The data highlights the challenge policymakers face as steep U.S. tariffs cloud the outlook for the export-heavy economy, particularly for the mainstay automobiles sector. 

Real gross domestic product (GDP) contracted an annualised 0.7% in January-March, preliminary government data showed, much bigger than a median market forecast for a 0.2% drop, News.Az reports, citing Reuters

The decline was due to stagnant private consumption and falling exports, suggesting the economy was losing support from overseas demand even before Trump's announcement on April 2 of sweeping "reciprocal" tariffs.

The data did highlight some brighter aspects, which included GDP growth being revised up slightly to 2.4% from 2.2% for the final quarter of last year.

Capital expenditure rose a faster-than-expected 1.4%, helping domestic demand add 0.7 percentage point to GDP growth.

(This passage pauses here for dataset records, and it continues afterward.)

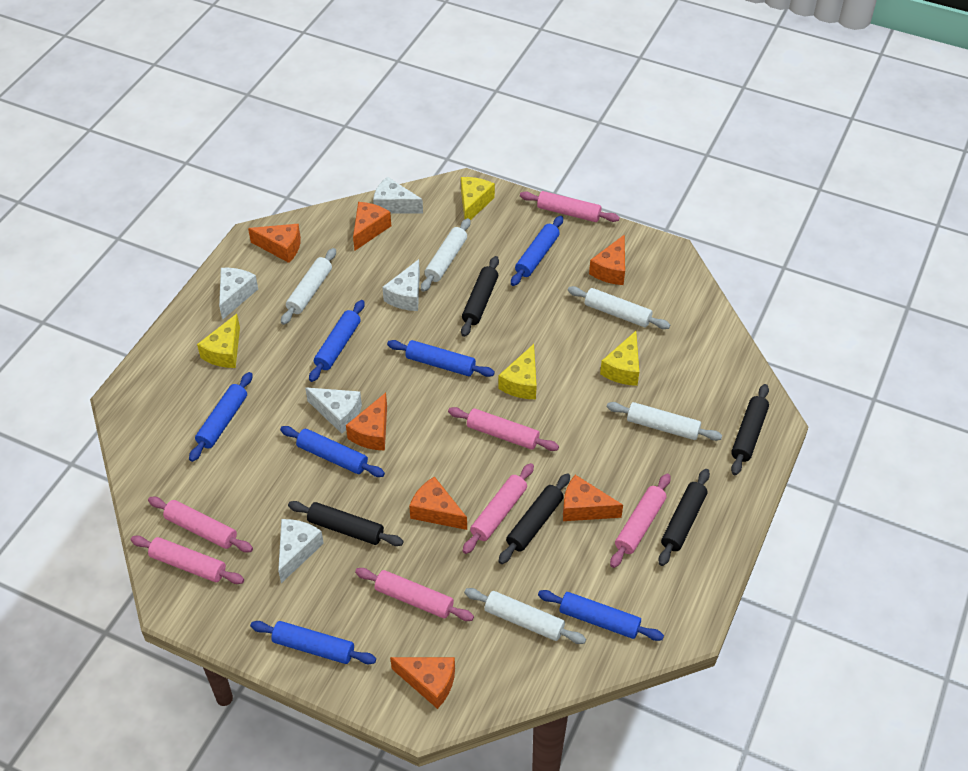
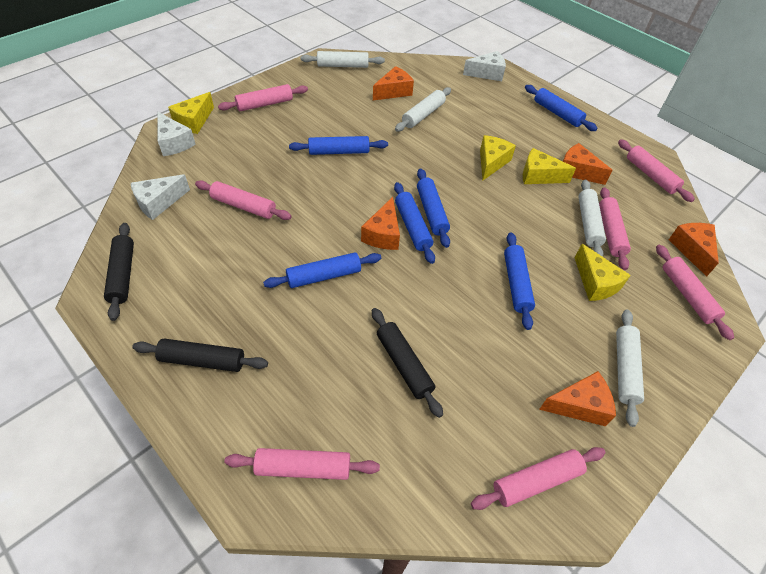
black rolling pin: 5 -> 3
blue rolling pin: 7 -> 6
orange cheese: 7 -> 5
white cheese: 5 -> 3
white rolling pin: 5 -> 4

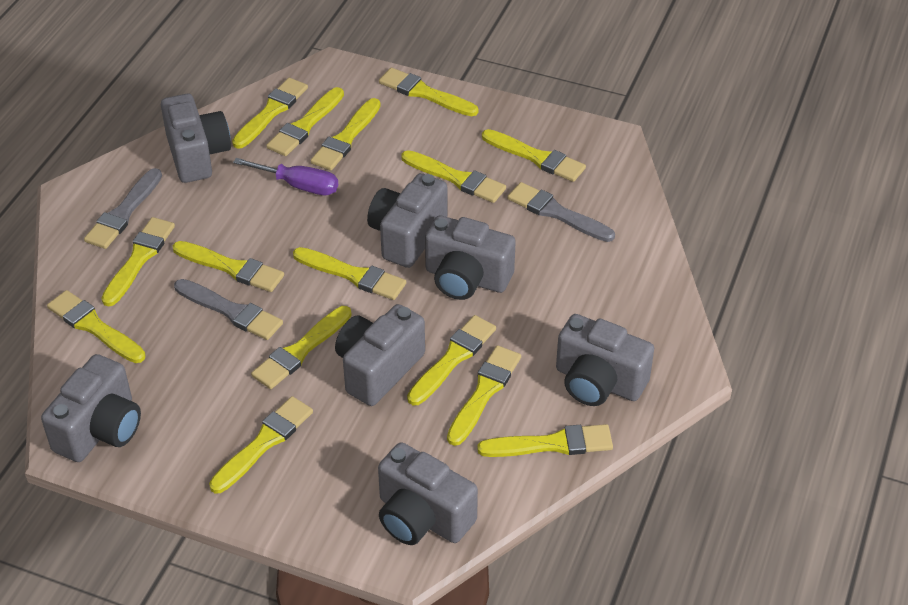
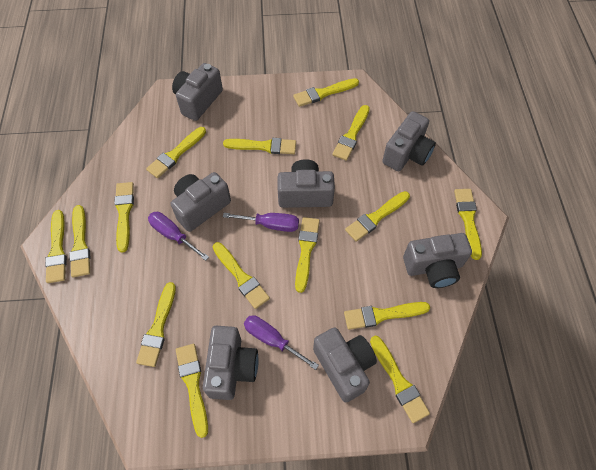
grey brush: 3 -> 0
purple screwdriver: 1 -> 3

Overall, however, analysts were cautious about the softer demand impulse and risks to the outlook from a Trump-led change to the global trade order.

"Japan's economy lacks a driver of growth given weakness in exports and consumption. It's very vulnerable to shocks such as one from Trump tariffs," said Yoshiki Shinke, senior executive economist at Dai-ichi Life Research Institute.

"The data may lead to growing calls for bigger fiscal spending," he said, adding the economy could contract again in the second quarter depending on when the hit from tariffs intensifies.

On a quarter-on-quarter basis, the economy shrank 0.2% compared with market forecasts for a 0.1% contraction.